I've been trying to build a touchpad that appears to be different than those I see online. I have a piece of resistive material, I'm toggling voltage at the corners with arduino data pins, and reading voltage of a probe placed on the surface with an analog pin. It "works", but I have some physical and mathematical problems...
My code flips the X and Y pins shown above high and low to measure X and Y coordinates:
Here's a pic of the values I get when I trace the grid drawn on the board, graphed with a Processing program:
So it "works", sort of, but I have two problems:
Messed up coordinates: I get 2D values that correlate to where the probe is, but they aren't nice rectangular coordinates -- I need help on the math to turn these readings into real XY coordinates. I know the basics (resistors in parallel, voltage divider basics), but the solution involves solving a system of equations, and I get stuck. Help?

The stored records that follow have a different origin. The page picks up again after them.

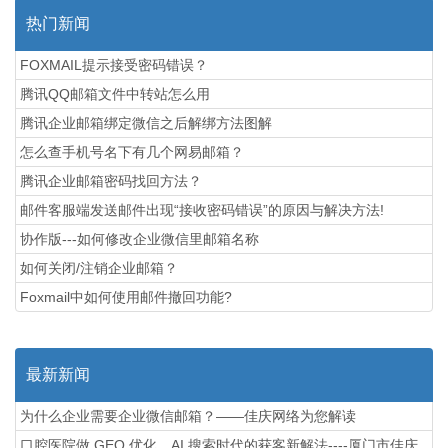
热门新闻
FOXMAIL提示接受密码错误？
腾讯QQ邮箱文件中转站怎么用
腾讯企业邮箱绑定微信之后解绑方法图解
怎么查手机号名下有几个网易邮箱？
腾讯企业邮箱密码找回方法？
邮件客服端发送邮件出现“接收密码错误”的原因与解决方法!
协作版---如何修改企业微信里邮箱名称
如何关闭/注销企业邮箱？
Foxmail中如何使用邮件撤回功能?
最新新闻
为什么企业需要企业微信邮箱？——佳庆网络为您解读
口腔医院做 GEO 优化，AI 搜索时代的获客新解法----厦门市佳庆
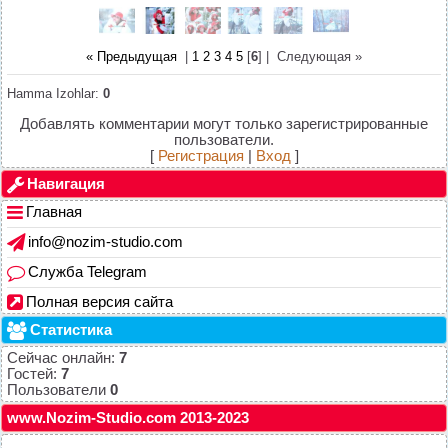
« Предыдущая
|
1
2
3
4
5
[
6
] |
Следующая »
Hamma Izohlar
:
0
Добавлять комментарии могут только зарегистрированные
пользователи.
[
Регистрация
|
Вход
]
Навигация
Главная
info@nozim-studio.com
Служба Telegram
Полная версия сайта
Статистика
Сейчас онлайн:
7
Гостей:
7
Пользователи
0
www.Nozim-Studio.com 2013-2023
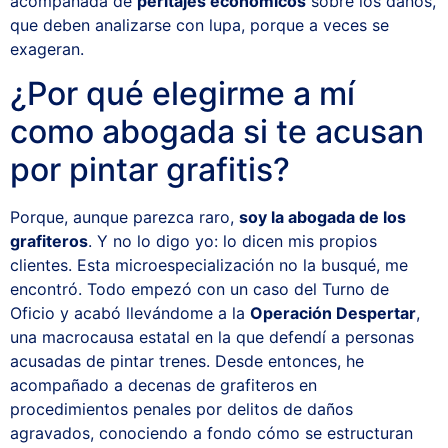
acompañada de
peritajes económicos
sobre los daños,
que deben analizarse con lupa, porque a veces se
exageran.
¿Por qué elegirme a mí
como abogada si te acusan
por pintar grafitis?
Porque, aunque parezca raro,
soy la abogada de los
grafiteros
. Y no lo digo yo: lo dicen mis propios
clientes. Esta microespecialización no la busqué, me
encontró. Todo empezó con un caso del Turno de
Oficio y acabó llevándome a la
Operación Despertar
,
una macrocausa estatal en la que defendí a personas
acusadas de pintar trenes. Desde entonces, he
acompañado a decenas de grafiteros en
procedimientos penales por delitos de daños
agravados, conociendo a fondo cómo se estructuran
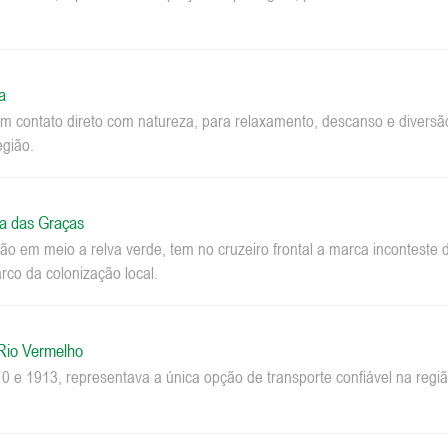
a
m contato direto com natureza, para relaxamento, descanso e diversão.
egião.
a das Graças
o em meio a relva verde, tem no cruzeiro frontal a marca inconteste 
co da colonização local.
 Rio Vermelho
0 e 1913, representava a única opção de transporte confiável na regi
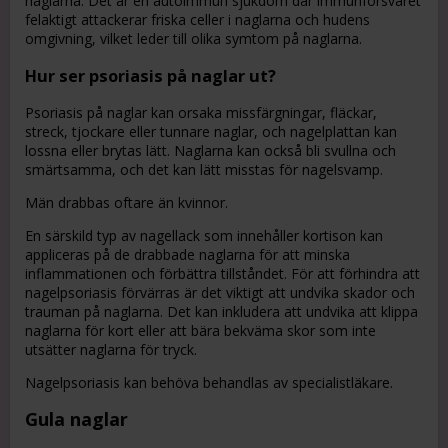
naglarna. Det är en autoimmun sjukdom där immunförsvaret
felaktigt attackerar friska celler i naglarna och hudens
omgivning, vilket leder till olika symtom på naglarna.
Hur ser psoriasis på naglar ut?
Psoriasis på naglar kan orsaka missfärgningar, fläckar,
streck, tjockare eller tunnare naglar, och nagelplattan kan
lossna eller brytas lätt. Naglarna kan också bli svullna och
smärtsamma, och det kan lätt misstas för nagelsvamp.
Män drabbas oftare än kvinnor.
En särskild typ av nagellack som innehåller kortison kan
appliceras på de drabbade naglarna för att minska
inflammationen och förbättra tillståndet. För att förhindra att
nagelpsoriasis förvärras är det viktigt att undvika skador och
trauman på naglarna. Det kan inkludera att undvika att klippa
naglarna för kort eller att bära bekväma skor som inte
utsätter naglarna för tryck.
Nagelpsoriasis kan behöva behandlas av specialistläkare.
Gula naglar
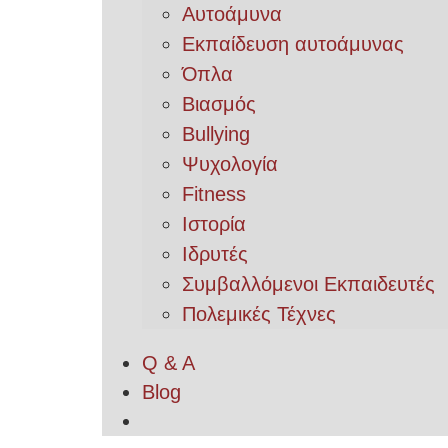
Αυτοάμυνα
Εκπαίδευση αυτοάμυνας
Όπλα
Βιασμός
Bullying
Ψυχολογία
Fitness
Ιστορία
Ιδρυτές
Συμβαλλόμενοι Εκπαιδευτές
Πολεμικές Τέχνες
Q & A
Blog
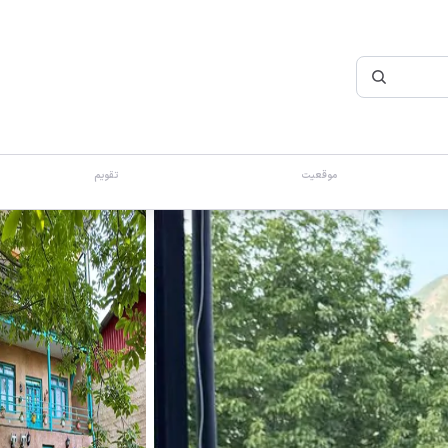
موقعیت
تقویم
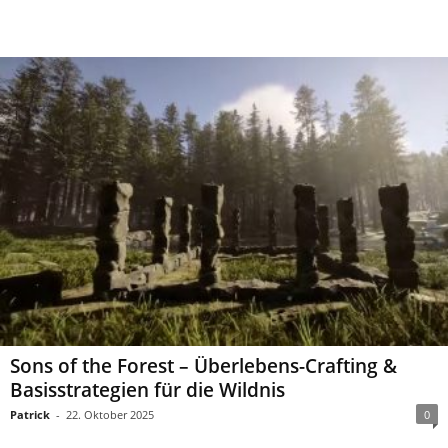
Sons of the Forest – Überlebens-Crafting &
Basisstrategien für die Wildnis
Patrick
-
22. Oktober 2025
0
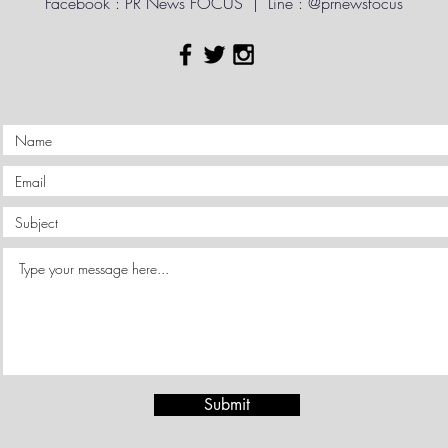
Facebook : PR News FOCUS | Line : @prnewsfocus
Submit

My "resisitive surface" sucks. My first prototype was a damn tortilla, and it only worked until it dried out. Now I'm using wet particleboard, which is very inconsistent (~30kOhm on the bottom X axis, ~50kOhm on the top X axis, etc.). It also constantly needs to be rewatered to stay conductive. What's a good, cheap resistive surface I can get? I need it to be between 500?-1M? end-to-end.
I'm excited to get this working, because it's incredibly cheap and made of just one simple material instead of layers. If I can find a resistive paint, I could make whole walls into touch pads.